Hazel, “Tut” Barlowe joined a Book Club in the 1950s and monthly meetings included a meal prepared by the host. One woman was famous for her green bean casserole and despite requests from other members, she refused to divulge her “secret” recipe. The other members discussed the dish and after numerous attempts to recreate it, Tut finally came up with a satisfactory recipe. In honor of GrandMom Tut’s memory, we include the not-so-secret casserole recipe as part of our annual Thanksgiving celebration. The dish is extra special when we use White Mountain Half-Runner beans that grow in our garden from seed passed through my family for at least seven generations.
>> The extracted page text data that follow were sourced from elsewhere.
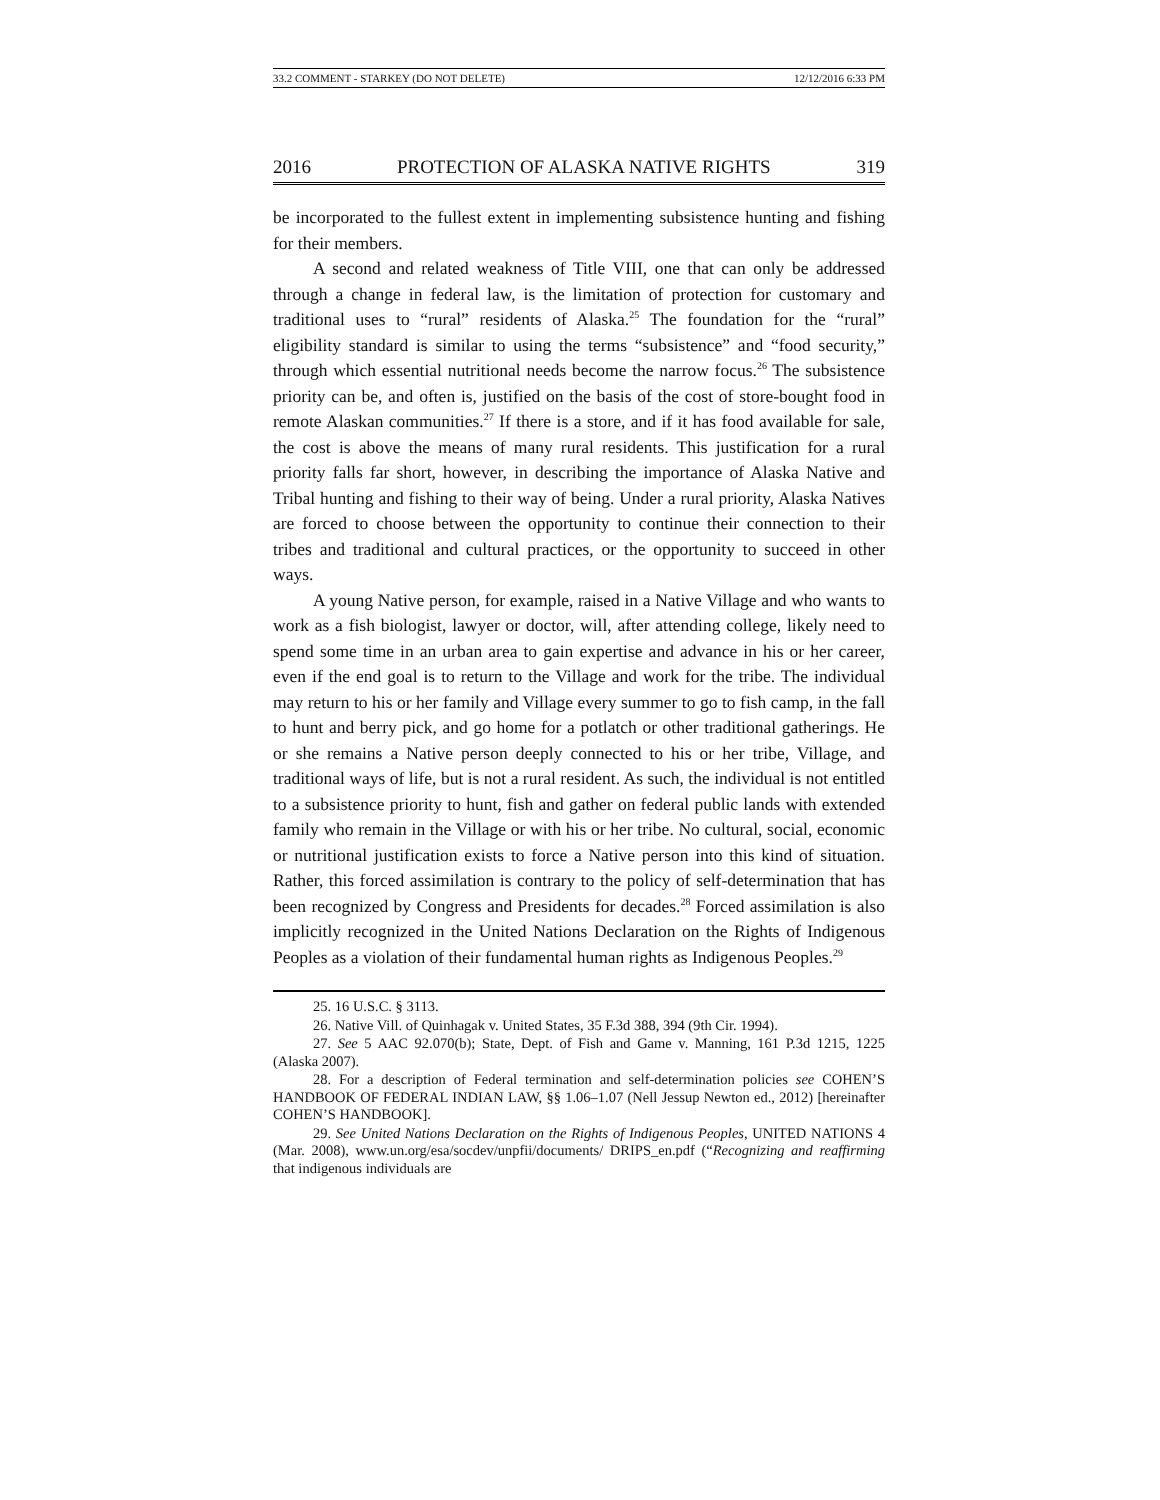33.2 COMMENT - STARKEY (DO NOT DELETE) 12/12/2016 6:33 PM
2016 PROTECTION OF ALASKA NATIVE RIGHTS 319
be incorporated to the fullest extent in implementing subsistence hunting and fishing for their members.
A second and related weakness of Title VIII, one that can only be addressed through a change in federal law, is the limitation of protection for customary and traditional uses to “rural” residents of Alaska.<sup>25</sup> The foundation for the “rural” eligibility standard is similar to using the terms “subsistence” and “food security,” through which essential nutritional needs become the narrow focus.<sup>26</sup> The subsistence priority can be, and often is, justified on the basis of the cost of store-bought food in remote Alaskan communities.<sup>27</sup> If there is a store, and if it has food available for sale, the cost is above the means of many rural residents. This justification for a rural priority falls far short, however, in describing the importance of Alaska Native and Tribal hunting and fishing to their way of being. Under a rural priority, Alaska Natives are forced to choose between the opportunity to continue their connection to their tribes and traditional and cultural practices, or the opportunity to succeed in other ways.
A young Native person, for example, raised in a Native Village and who wants to work as a fish biologist, lawyer or doctor, will, after attending college, likely need to spend some time in an urban area to gain expertise and advance in his or her career, even if the end goal is to return to the Village and work for the tribe. The individual may return to his or her family and Village every summer to go to fish camp, in the fall to hunt and berry pick, and go home for a potlatch or other traditional gatherings. He or she remains a Native person deeply connected to his or her tribe, Village, and traditional ways of life, but is not a rural resident. As such, the individual is not entitled to a subsistence priority to hunt, fish and gather on federal public lands with extended family who remain in the Village or with his or her tribe. No cultural, social, economic or nutritional justification exists to force a Native person into this kind of situation. Rather, this forced assimilation is contrary to the policy of self-determination that has been recognized by Congress and Presidents for decades.<sup>28</sup> Forced assimilation is also implicitly recognized in the United Nations Declaration on the Rights of Indigenous Peoples as a violation of their fundamental human rights as Indigenous Peoples.<sup>29</sup>
25. 16 U.S.C. § 3113.
26. Native Vill. of Quinhagak v. United States, 35 F.3d 388, 394 (9th Cir. 1994).
27. See 5 AAC 92.070(b); State, Dept. of Fish and Game v. Manning, 161 P.3d 1215, 1225 (Alaska 2007).
28. For a description of Federal termination and self-determination policies see COHEN’S HANDBOOK OF FEDERAL INDIAN LAW, §§ 1.06–1.07 (Nell Jessup Newton ed., 2012) [hereinafter COHEN’S HANDBOOK].
29. See United Nations Declaration on the Rights of Indigenous Peoples, UNITED NATIONS 4 (Mar. 2008), www.un.org/esa/socdev/unpfii/documents/ DRIPS_en.pdf (“Recognizing and reaffirming that indigenous individuals are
These beans came to the United States with my German immigrant ancestor, Mary Schmidt, who married William Bean. Born in 1812 and called Polly by family and friends, the young woman probably received seeds from her mother, in hopes she would plant them to grow food for a future family. Heirloom seeds traditionally passed through maternal family lines and when Gracelyn and Clark recently moved to Oregon, I prepared a collection of family seeds for Gracelyn to plant in their new home. It will be interesting to see how the family beans grow in the Pacific Northwest after thriving in the same geographical region of North Carolina for almost two hundred years. Hopefully, they will like their new home, but often, a gardener must practice patience and persistence to adapt immigrant plants to a new growing environment. Such was my experience with Ted’s beans.



I first met Ted Hoilman in 2013 when our mutual friend, Kim Barnhardt, took me to his garden, a magical place nestled in the shadow of his beloved Big Yellow mountain. Ted’s family, multi-generational residents of this rural area, passed saved heirloom seeds to Ted and his garden reflects the mountaineering spirit of his ancestors. After a warm greeting, Ted, a spry septuagenarian with an engaging smile, eagerly led us through rows of thriving plants. As we strolled along, admiring vines that climbed strong stakes and colorful blossoms that attracted a variety of pollinators, Ted talked about his love for the mountain that towers above his home.